Bir süre önce Sayın Cumhurbaşkanı’nın Almanya’ya yönelik “Nazi” suçlaması iktidarı ve muhalefetiyle Alman siyasetçilerini, farklı siyasi görüşlerde olan bireylerden olan toplumu nasıl birleştirdiğini anımsayalım.
CHP sözcüsünün suçlamaları, bu suçlamalara genel başkanın ve başka parti yöneticilerinin katılmaları da AKP’li siyasetçiler gibi AKP’li kitleleri de birleştirmiştir. Bülent Tezcan’ın “faşist diktatör” nitelemesinin AKP içinde nasıl bir infiale yol açtığını televizyon kanallarından ve basından izliyoruz.
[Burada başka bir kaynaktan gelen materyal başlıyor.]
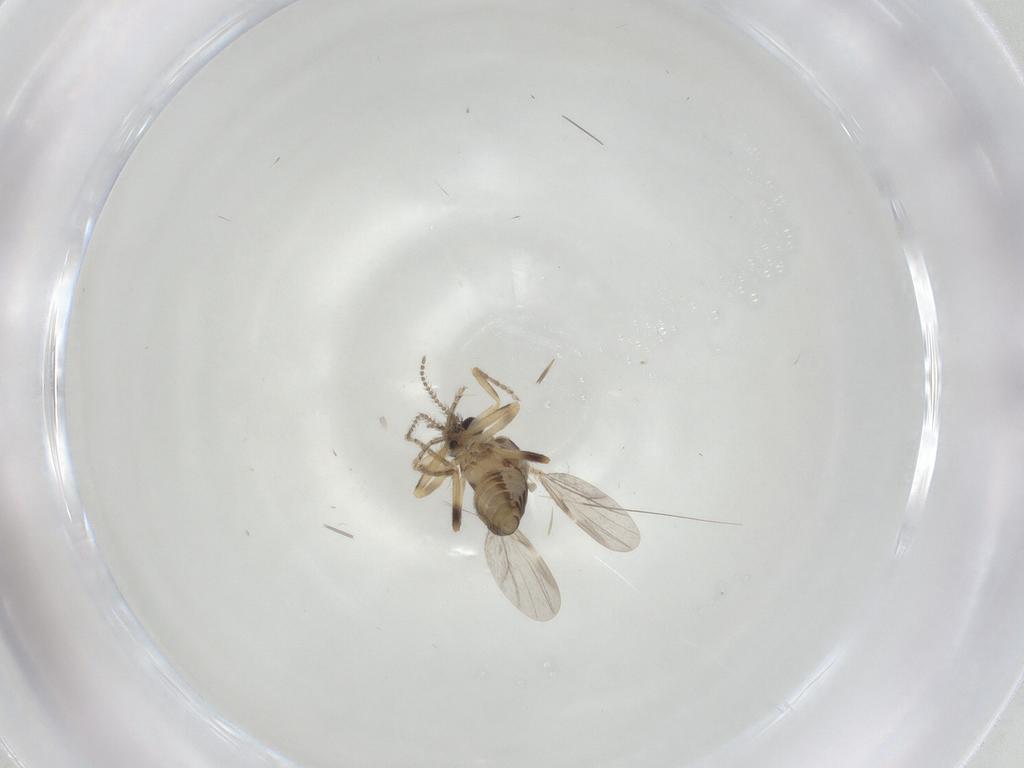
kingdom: Animalia
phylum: Arthropoda
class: Insecta
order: Diptera
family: Ceratopogonidae
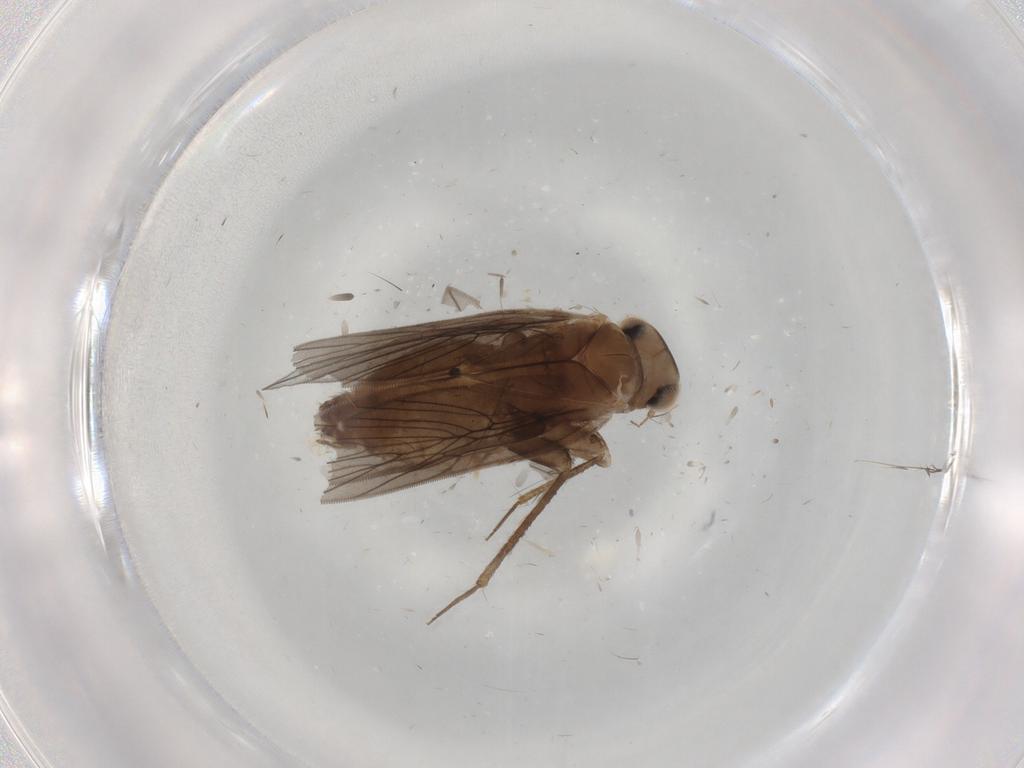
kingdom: Animalia
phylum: Arthropoda
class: Insecta
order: Psocodea
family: Lepidopsocidae
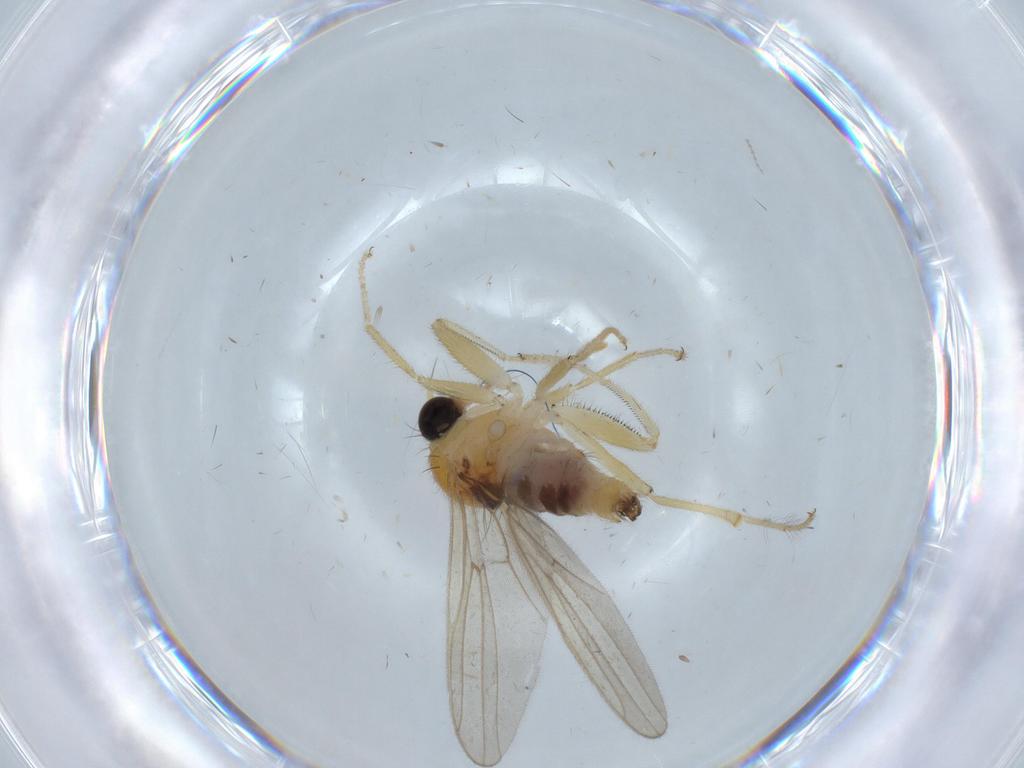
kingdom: Animalia
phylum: Arthropoda
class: Insecta
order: Diptera
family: Hybotidae
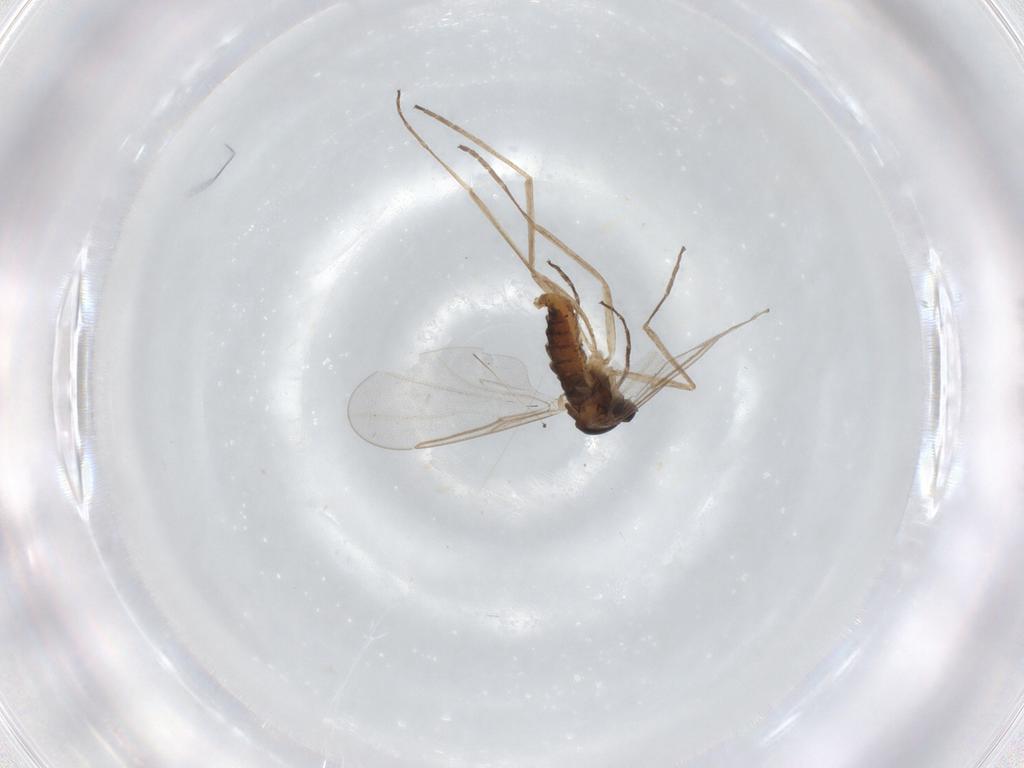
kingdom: Animalia
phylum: Arthropoda
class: Insecta
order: Diptera
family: Cecidomyiidae
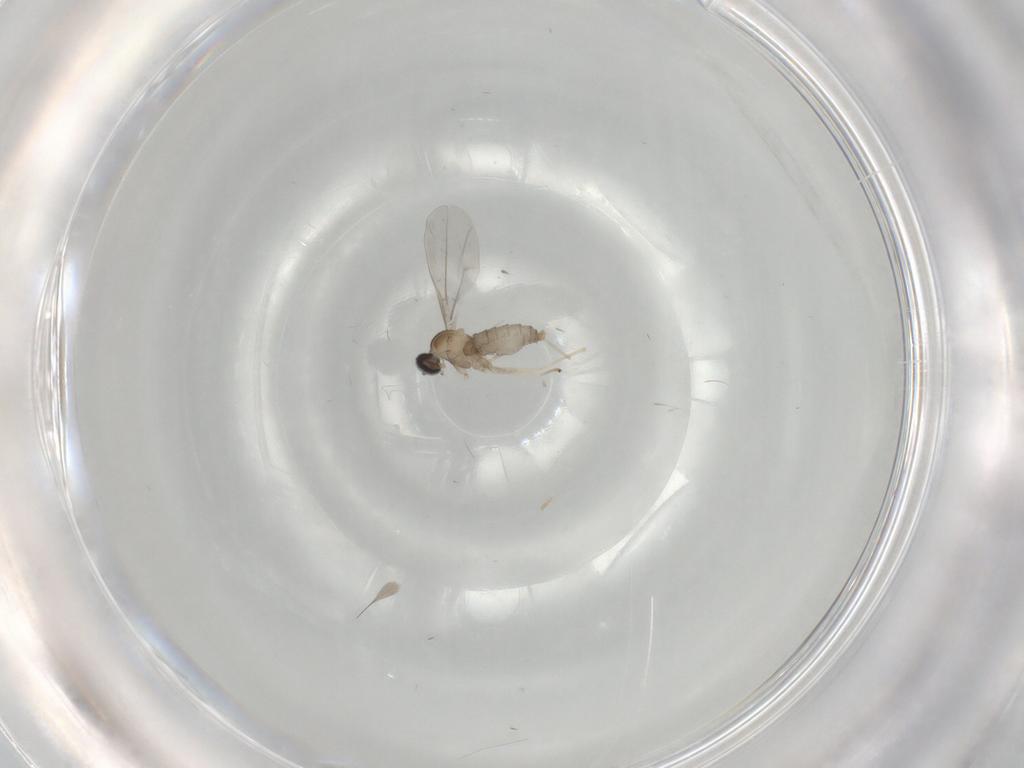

Bu tür tepkilere yol açmanın muhalefete bir yararının olacağını düşünmüyorum. Böylesi söylemler muhalefet içindeki belli kesimleri belki kısa bir süreliğine heyecanlandırır, o kadar!

***

Bir çift söz de konuyla ilgili açıklamalar yapan AKP yöneticilerine…
Sayın Cumhurbaşkanı’nı savunmak için ağızlarını her açtıklarında “Ama o seçimle geldi, yüzde 51 oy aldı” diyorlar. Bunun diktatör olup olmamakla ne ilgisi var? Hitler de iktidara seçimle geldi. Almanya Nasyonal Sosyalist İşçi Partisi ile mücadele edecekleri yerde oklarını Almanya Komünist Partisi’ne çeviren Almanya Sosyal Demokrat Partisi’nin ahmaklık sürecinde Hitler iktidarını pekiştirdi.
Başka bir konu da AKP’lilerin bir türlü kurtulamadıkları İsmet İnönü fobisi… Sayın Binali Yıldırım da aklınca Cumhurbaşkanı’nı savunmak adına CHP’lilere “Siz dönüp kendi geçmişinize, geleneğinize bakın!” diyor, Milli Şef dönemini işaret ediyor. Anımsayalım… İsmet İnönü, Atatürk’ün ölümünün ertesi günü, 11 Kasım’da TBMM tarafından Cumhurbaşkanı seçilmiş, 26 Aralık 1938’de yapılan CHP Kurultayı’nda da “Milli Şef” ilan edilmiştir. İnönü’nün Milli Şef dönemi günah ve sevaplarıyla ve kendi arzusuyla 1945 yılında son bulmuştur.
94 yıllık Türkiye tarihinin tam tamına II. Dünya Savaşı yıllarına rastlayan bu yedi yıllık dönemini, -ülke koşullarını göz önüne almaksızın-, “diktatörlük” olarak nitelemek “bilgisizlik” kadar “siyasi vicdansızlıktır” da.
Dilin kemiğinin olmaması tüm bunların mazereti olmamalı diyorum.